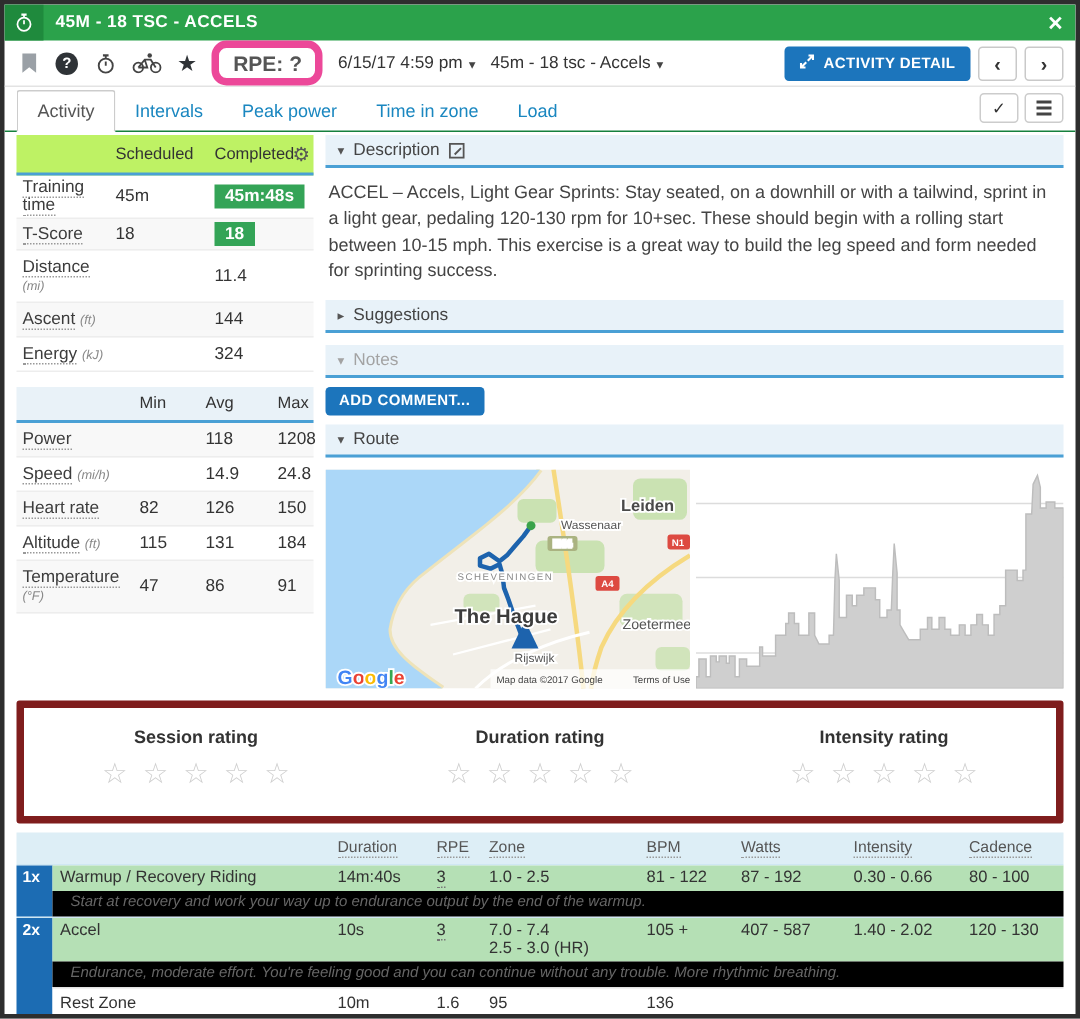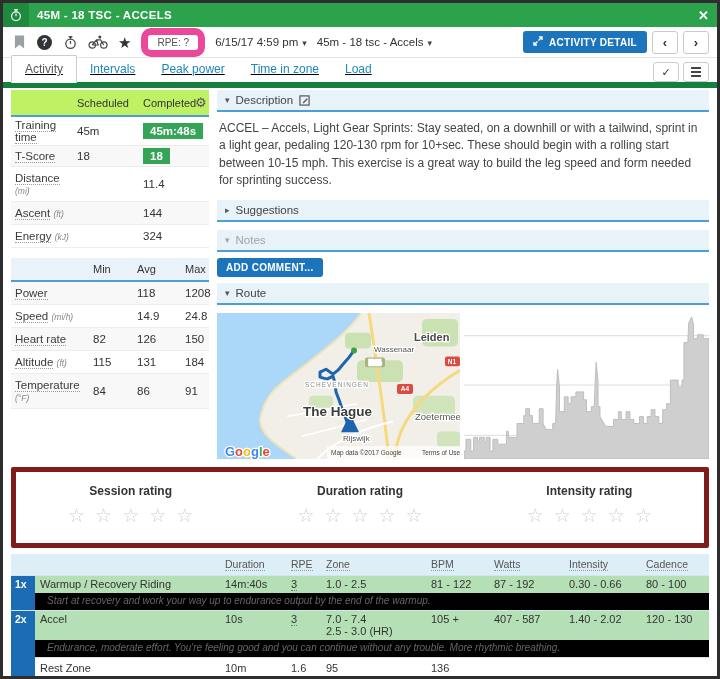--- a/index.html
+++ b/index.html
@@ -11,29 +11,29 @@
   .titlebar { height:24px; background:#2ba24b; display:flex; align-items:center; color:#fff; }
   .titlebar .iconbox { width:26px; height:24px; background:#1f8a3d; display:flex; align-items:center; justify-content:center; }
   .titlebar .wtitle { font-size:11.5px; font-weight:bold; margin-left:8px; letter-spacing:.3px; }
   .titlebar .close { margin-left:auto; margin-right:8px; font-size:13px; font-weight:bold; cursor:pointer; }
 
   
   .toolbar { height:31px; display:flex; align-items:center; padding:0 8px; border-bottom:1px solid #e3e3e3; gap:10px; }
   .tb-icon { display:flex; align-items:center; justify-content:center; width:16px; height:16px; }
   .qcircle { width:15px; height:15px; border-radius:50%; background:#2f3337; color:#fff; font-size:10px; font-weight:bold; display:flex; align-items:center; justify-content:center; }
   .star-glyph { font-size:15px; color:#2f3337; line-height:1; }
-  .rpe-pill { border:7px solid #ec4899; border-radius:10px; font-size:10px; font-weight:normal; color:#555; padding:2px 9px; white-space:nowrap; }
+  .rpe-pill { border:5px solid #ec4899; border-radius:10px; font-size:14px; font-weight:bold; color:#555; padding:2px 9px; white-space:nowrap; }
   .dropdown { font-size:11.5px; color:#333; display:flex; align-items:flex-end; gap:4px; white-space:nowrap; cursor:pointer; }
   .dd-caret { font-size:9px; color:#444; }
   .tb-right { margin-left:auto; display:flex; align-items:center; gap:5px; }
   .btn-primary { background:#1c75bc; color:#fff; font-size:10px; font-weight:bold; border:none; border-radius:3px; padding:5px 10px; display:flex; align-items:center; gap:6px; letter-spacing:.3px; cursor:pointer; }
   .btn-nav { width:26px; height:23px; background:#fff; border:1px solid #c9c9c9; border-radius:3px; font-size:13px; font-weight:bold; color:#333; display:flex; align-items:center; justify-content:center; cursor:pointer; }
 
   
-  .tabbar { height:30px; display:flex; align-items:flex-end; padding:0 8px; border-bottom:6px solid #15803d; position:relative;text-decoration:underline; }
+  .tabbar { height:30px; display:flex; align-items:flex-end; padding:0 8px; border-bottom:1px solid #15803d; position:relative; }
   .tab { font-size:12px; padding:6px 13px; color:#1a87c0; cursor:pointer; }
   .tab.active { color:#555; background:#fff; border:1px solid #ccc; border-bottom:1px solid #fff; border-radius:2px 2px 0 0; margin-bottom:-1px; }
   .tab-actions { position:absolute; right:8px; top:4px; display:flex; gap:4px; }
   .tab-btn { width:26px; height:20px; border:1px solid #ccc; border-radius:3px; background:#fff; display:flex; align-items:center; justify-content:center; font-size:11px; color:#333; cursor:pointer; }
   .hamb { display:flex; flex-direction:column; gap:2px; }
   .hamb i { display:block; width:10px; height:2px; background:#444; }
 
   
   .content { display:flex; padding:2px 8px 0; gap:8px; }
   .leftcol { width:198px; flex:none; }
@@ -235,21 +235,21 @@
             <span>150</span>
         </div>
         <div class="m4 mrow">
           <span><span class="lbl">Altitude</span> <span class="unit">(ft)</span></span>
           <span>115</span>
             <span>131</span>
             <span>184</span>
         </div>
         <div class="m4 mrow">
           <span><span class="lbl">Temperature</span> <span class="unit">(°F)</span></span>
-          <span>84</span>
+          <span>47</span>
             <span>86</span>
             <span>91</span>
         </div>
       </div>
     </div>
 
     <div class="rightcol">
       <div class="section-head">
         <span class="car">▾</span>
         <span>Description</span>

════════════════

• _WHAT IS NEEDED_: Identify all lines in the records above with the word "pill".

• _RESULT OF THIS EXERCISE_:
-  .rpe-pill { border:7px solid #ec4899; border-radius:10px; font-size:10px; font-weight:normal; color:#555; padding:2px 9px; white-space:nowrap; }
+  .rpe-pill { border:5px solid #ec4899; border-radius:10px; font-size:14px; font-weight:bold; color:#555; padding:2px 9px; white-space:nowrap; }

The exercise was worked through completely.